Per l’esame della letteratura il gruppo di esperti scientifici ha recuperato più di 800 pubblicazioni e il processo di indagine ha richiesto molto più tempo del previsto. Nel corso della sua riunione plenaria del 6-8 luglio, il gruppo di esperti scientifici ha trascorso la maggior parte del tempo a discutere alcuni aspetti emersi dagli studi e non vi è stato tempo a sufficienza per ultimare e adottare il parere completo.

In una lettera alla Commissione europea l’EFSA ha indicato che il gruppo di esperti scientifici, nelle deliberazioni prese fino a questo momento, sarebbe orientato a mantenere invariata la dose giornaliera tollerabile (TDI) per il BPA di 0,05 mg/kg di peso corporeo al giorno, nonostante sia stato suggerito di trasformare la TDI in una TDI provvisoria. Contemporaneamente il gruppo di esperti scientifici ha individuato alcune aree di incertezza che meritano un’ulteriore disamina.

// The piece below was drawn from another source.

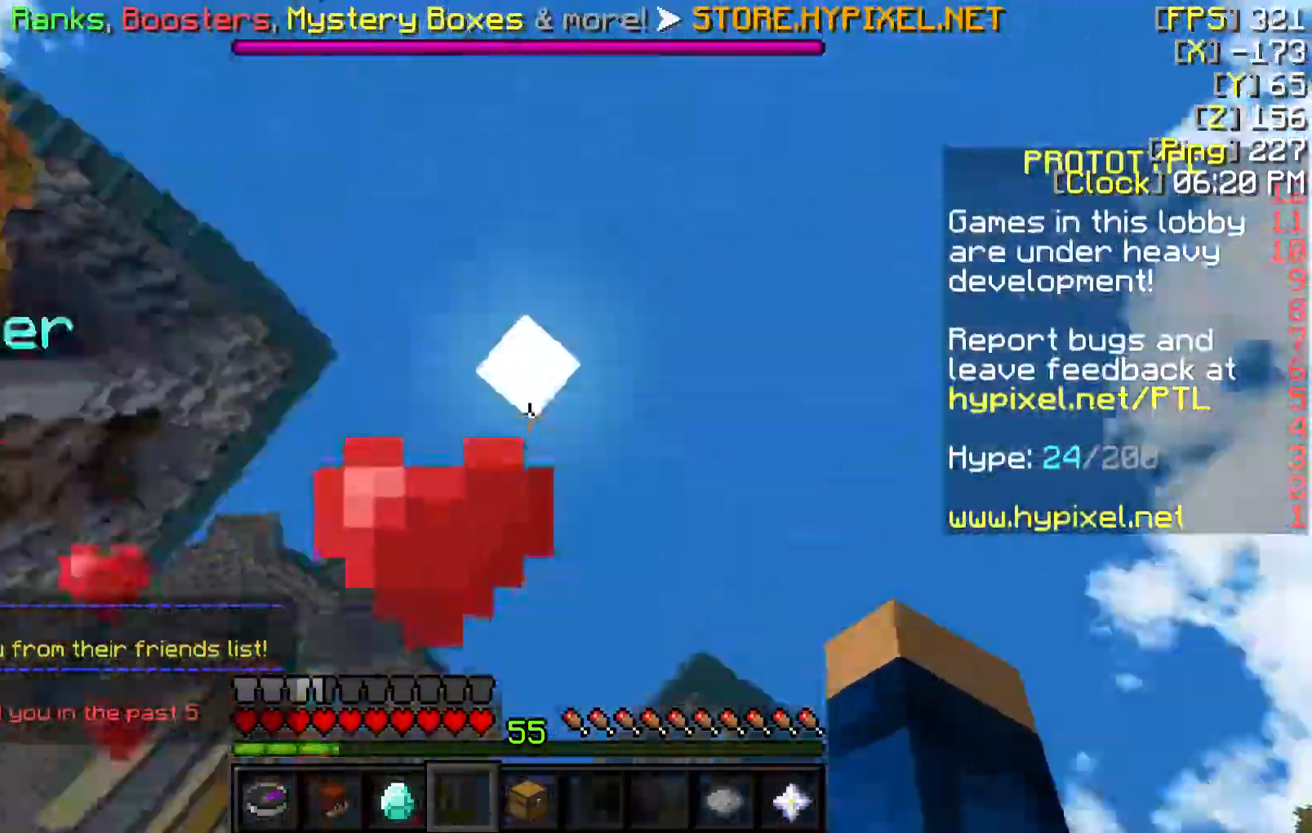
{"keys": ["d", "w"], "mouse": ["left"], "events": [[250, "mouse_right", "down"], [300, "mouse_right", "up"], [400, "mouse_left", "down"]]}
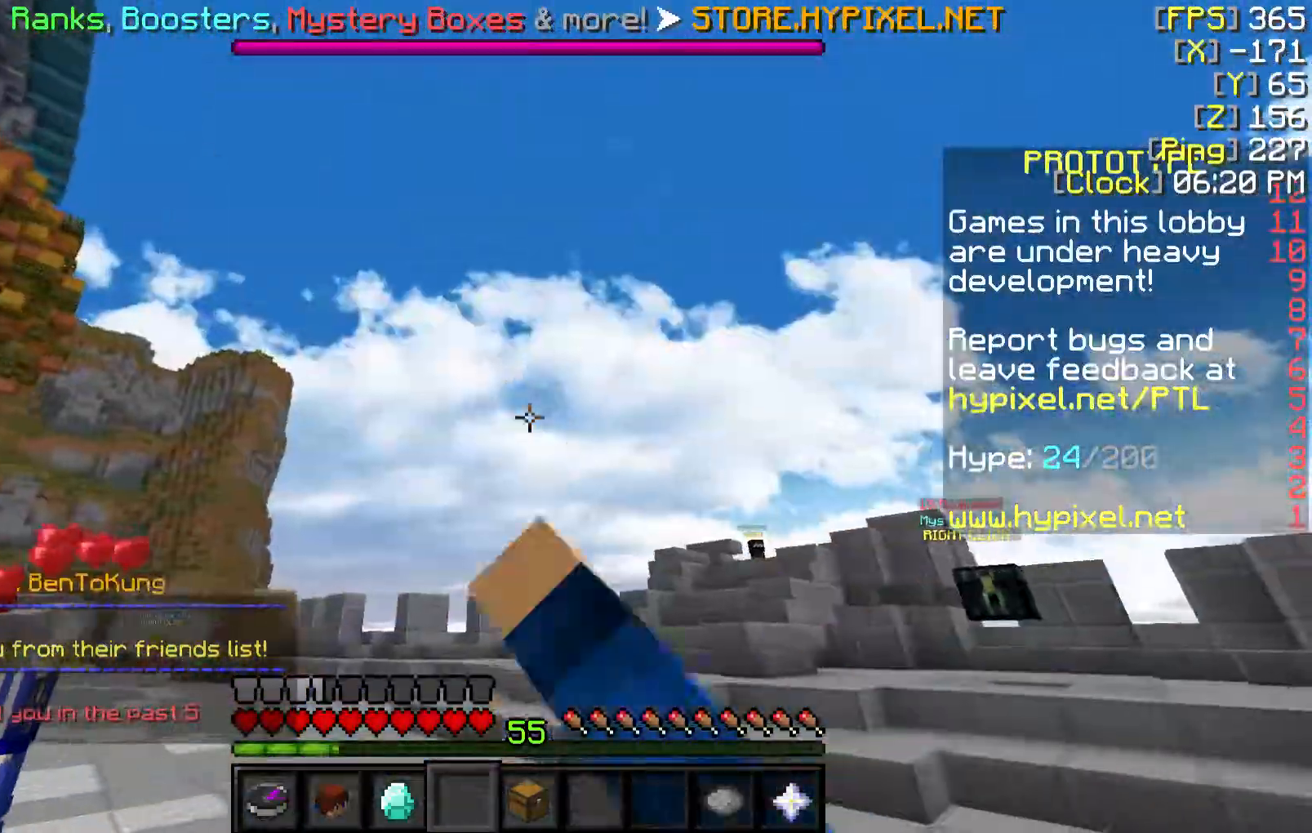
{"keys": ["w"], "mouse": ["left"], "events": [[17, "mouse_left", "up"], [50, "d", "up"], [50, "mouse_left", "down"], [167, "d", "down"], [167, "mouse_left", "up"], [200, "mouse_left", "down"], [317, "d", "up"], [317, "mouse_left", "up"], [417, "mouse_left", "down"]]}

Il gruppo di esperti scientifici ha preso in esame anche lo studio Stump, che ha rappresentato la base scientifica utilizzata dalla Danimarca per vietare l’uso del BPA nei materiali a contatto con gli alimenti destinati a bambini di età compresa tra 0 e 3 anni. Il gruppo di esperti scientifici ha concluso che lo studio non fornisce prove sufficienti a stabilire che il BPA alteri i parametri neurocomportamentali inclusi nel disegno dello studio e, pertanto, il gruppo non è orientato a modificare la TDI per il BPA. Nelle discussioni svolte fino a questo momento il gruppo di esperti scientifici ha escluso la possibilità di effetti a basse dosi sulla capacità di apprendimento, menzionata invece nella valutazione dei rischi condotta dall’Istituto danese per l’alimentazione (DTU).

Per poter ultimare il parere, i membri del gruppo CEF continueranno a lavorarvi per tutta l’estate avvalendosi dello strumento della teleconferenza; il gruppo prevede quindi di incontrarsi in settembre per una riunione plenaria straordinaria durante la quale il parere verrà adottato.

Negli ultimi mesi l’EFSA si è consultata in merito al bisfenolo A con esperti nazionali di tutta Europa oltre che con alcune autorità internazionali per la valutazione del rischio, esaminando il disegno degli studi scientifici sul BPA, gli aspetti tossicologici e i punti di forza e di debolezza di alcuni singoli studi.

Aspetti analoghi (oltre che i dettagli di nuove valutazioni dei rischi e di nuovi studi condotti in tutto il mondo) sono stati discussi con le seguenti istituzioni: U.S. Food and Drug Administration (FDA, l’Amministrazione statunitense degli alimenti e dei farmaci), Health Canada (l’Agenzia canadese per la protezione della salute), Food Standards Australia New Zealand (FSANZ, l’organizzazione per la sicurezza alimentare di Australia e Nuova Zelanda), la Commissione giapponese per la sicurezza alimentare e l’Organizzazione mondiale della sanità (OMS).